Ethical behavior is based on shared principles and the values of society. This permeates into corporate compliance and can influence others. As compliance officers, if we drop our guard and let bad apples proliferate, the effects on compliance are significant. If these bad elements go unchecked, many employees will take the attitude of, “Nothing happened to them, so why should I try to be ethical and compliant?” Others will be fearful to tell anyone about bad behavior they witness for fear of retaliation. This fear factor is well-known and presents a problem, not only in the corporate world but also in society. In a lot of cases people would like to do the right thing but don’t because they fear retaliation.
I don’t have the answers to this problem, but recognizing there is one surely has to be a step in the right direction. It would be nice if we had a magic HR tool to use during interviews that could detect a person’s present level of ethical behavior in an interview.

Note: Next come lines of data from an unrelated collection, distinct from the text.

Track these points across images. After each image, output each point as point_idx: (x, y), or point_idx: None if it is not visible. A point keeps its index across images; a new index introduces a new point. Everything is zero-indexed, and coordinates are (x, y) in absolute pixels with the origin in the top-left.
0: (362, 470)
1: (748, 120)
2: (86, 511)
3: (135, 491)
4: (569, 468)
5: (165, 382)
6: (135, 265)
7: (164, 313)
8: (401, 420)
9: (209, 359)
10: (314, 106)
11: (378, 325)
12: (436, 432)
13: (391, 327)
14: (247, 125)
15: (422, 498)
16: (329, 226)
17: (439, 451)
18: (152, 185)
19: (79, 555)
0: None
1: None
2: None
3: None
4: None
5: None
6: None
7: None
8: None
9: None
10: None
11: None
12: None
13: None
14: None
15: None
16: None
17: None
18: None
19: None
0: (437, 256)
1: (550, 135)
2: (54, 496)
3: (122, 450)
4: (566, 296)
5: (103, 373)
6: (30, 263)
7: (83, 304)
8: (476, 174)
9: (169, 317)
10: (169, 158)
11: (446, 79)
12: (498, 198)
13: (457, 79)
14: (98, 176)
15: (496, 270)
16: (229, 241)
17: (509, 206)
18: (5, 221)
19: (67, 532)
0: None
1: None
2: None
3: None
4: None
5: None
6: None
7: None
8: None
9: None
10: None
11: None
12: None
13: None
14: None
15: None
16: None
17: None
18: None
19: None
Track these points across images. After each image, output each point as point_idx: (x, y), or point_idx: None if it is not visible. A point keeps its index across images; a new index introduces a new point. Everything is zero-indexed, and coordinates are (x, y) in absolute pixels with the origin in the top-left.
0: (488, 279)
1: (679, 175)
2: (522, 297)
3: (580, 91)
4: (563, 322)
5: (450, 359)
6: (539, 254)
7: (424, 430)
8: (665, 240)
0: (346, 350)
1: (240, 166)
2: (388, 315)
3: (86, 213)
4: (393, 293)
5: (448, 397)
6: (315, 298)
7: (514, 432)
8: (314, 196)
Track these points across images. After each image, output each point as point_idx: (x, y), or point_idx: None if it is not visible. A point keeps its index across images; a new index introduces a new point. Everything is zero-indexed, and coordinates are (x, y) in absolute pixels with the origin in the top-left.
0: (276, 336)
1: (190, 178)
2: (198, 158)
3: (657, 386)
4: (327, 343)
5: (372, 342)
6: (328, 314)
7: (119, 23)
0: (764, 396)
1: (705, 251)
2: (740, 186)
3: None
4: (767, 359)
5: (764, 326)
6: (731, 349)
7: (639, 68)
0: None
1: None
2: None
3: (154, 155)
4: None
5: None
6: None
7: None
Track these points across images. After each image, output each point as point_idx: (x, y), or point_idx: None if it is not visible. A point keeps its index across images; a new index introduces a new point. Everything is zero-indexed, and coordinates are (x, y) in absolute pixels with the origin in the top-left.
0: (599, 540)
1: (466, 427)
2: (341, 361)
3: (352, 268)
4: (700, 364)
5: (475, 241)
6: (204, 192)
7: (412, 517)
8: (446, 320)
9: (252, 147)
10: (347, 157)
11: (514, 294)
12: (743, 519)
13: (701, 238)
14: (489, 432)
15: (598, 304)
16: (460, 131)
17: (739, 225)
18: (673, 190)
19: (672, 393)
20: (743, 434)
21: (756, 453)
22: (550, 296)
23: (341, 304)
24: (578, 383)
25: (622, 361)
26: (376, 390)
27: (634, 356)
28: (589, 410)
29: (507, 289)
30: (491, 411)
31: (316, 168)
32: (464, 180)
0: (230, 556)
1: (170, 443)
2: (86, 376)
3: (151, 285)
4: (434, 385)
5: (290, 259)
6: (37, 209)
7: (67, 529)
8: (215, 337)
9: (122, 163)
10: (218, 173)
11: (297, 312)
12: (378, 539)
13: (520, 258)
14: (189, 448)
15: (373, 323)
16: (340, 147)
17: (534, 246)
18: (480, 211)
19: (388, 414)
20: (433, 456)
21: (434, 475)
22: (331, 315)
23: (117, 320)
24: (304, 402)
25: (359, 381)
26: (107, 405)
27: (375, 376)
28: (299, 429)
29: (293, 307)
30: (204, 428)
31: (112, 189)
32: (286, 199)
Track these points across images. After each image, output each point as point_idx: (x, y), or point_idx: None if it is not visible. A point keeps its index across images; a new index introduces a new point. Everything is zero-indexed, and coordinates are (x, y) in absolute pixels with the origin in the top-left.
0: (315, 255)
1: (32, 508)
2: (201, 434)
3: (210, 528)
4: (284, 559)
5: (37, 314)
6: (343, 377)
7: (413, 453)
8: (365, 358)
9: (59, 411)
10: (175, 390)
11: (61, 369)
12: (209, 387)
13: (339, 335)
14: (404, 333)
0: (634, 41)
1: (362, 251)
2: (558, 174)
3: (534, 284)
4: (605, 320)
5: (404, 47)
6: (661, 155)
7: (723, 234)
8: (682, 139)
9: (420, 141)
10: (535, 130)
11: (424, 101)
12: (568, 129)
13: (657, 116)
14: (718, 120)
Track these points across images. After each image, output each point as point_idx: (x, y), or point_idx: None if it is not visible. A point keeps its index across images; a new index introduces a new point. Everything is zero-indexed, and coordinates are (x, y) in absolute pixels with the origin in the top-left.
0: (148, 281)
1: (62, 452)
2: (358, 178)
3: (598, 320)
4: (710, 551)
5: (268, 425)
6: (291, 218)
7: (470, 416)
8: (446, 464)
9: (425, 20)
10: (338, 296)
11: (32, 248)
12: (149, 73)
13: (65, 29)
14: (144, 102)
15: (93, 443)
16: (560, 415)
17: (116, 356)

That is what we try to do with references, but as we all know these are not foolproof, either. As trained investigators with the ability to be vigilant, an employee’s true nature can be gained to some extent by listening to their exploits in general conversation with others. How employees interact with colleagues can further provide insight into their innate behavior and regard for ethics. This is why compliance people should be out of their offices, mixing with employees.
If we accept that not all people want to do the right thing and that this can translate into employees who do not want to do the right thing, perhaps we stand a better chance of instilling a positive compliance culture. Paying special attention to the bad apples before the rest of the barrel gets rotten has to be a good thing — doesn’t it?